Она расплакалась, кусая губы, и Анна закудахтала успокаивающе:
— Ах, она всего лишь маленькая девочка, которая разыгрывает из себя взрослую женщину.
— Скажите лучше, что она взрослая женщина, которая строит из себя маленькую девочку, — ответила Мария. — Если она не будет осторожной, она станет такой же распутницей, как и ее мать.
— Вы все еще ненавидите ее, после стольких лет?
— А вы ждете от меня чего-нибудь другого, после того как она затравила мою мать до смерти? — Голос ее сел от боли, которая вновь ожила через восемь долгих лет.
— Я знаю, моя дорогая. — Анна сострадательно обняла Марию за плечи. За то время, что она пробыла в Англии, она познакомилась с каждым эпизодом этой долгой грустной саги и оплакивала судьбу Екатерины Арагонской, безжалостно оторванной от своего единственного дитяти. — Но… маленькую Елизавету нельзя винить за злодеяния ее матери.
Мария молчала, ее чувствительная совесть уже упрекала ее за этот взрыв эмоций.
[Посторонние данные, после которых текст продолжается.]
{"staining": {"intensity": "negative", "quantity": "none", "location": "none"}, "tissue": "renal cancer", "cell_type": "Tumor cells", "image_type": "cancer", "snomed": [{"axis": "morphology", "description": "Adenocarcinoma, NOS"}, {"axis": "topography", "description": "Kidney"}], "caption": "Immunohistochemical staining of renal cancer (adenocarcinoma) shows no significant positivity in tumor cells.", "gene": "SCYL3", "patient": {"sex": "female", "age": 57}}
Но даже этой своей все прекрасно понимающей подруге она не могла объяснить то чувство горечи, которое возникало в ней каждый раз при воспоминании об Анне Болейн. Клевета на ее веру, пятно на ее чести, отчужденность в отношениях с отцом, потеря друзей — к каждой из этих трагедий приложила руку Анна Болейн. И вершиной всех этих несправедливостей стало то, что она родила дочь, которая была на семнадцать лет моложе Марии. Хотя она не признавалась в этом даже самой себе, в ней росла зависть к Елизавете, которая в один прекрасный день могла обернуться темнотой и злобой.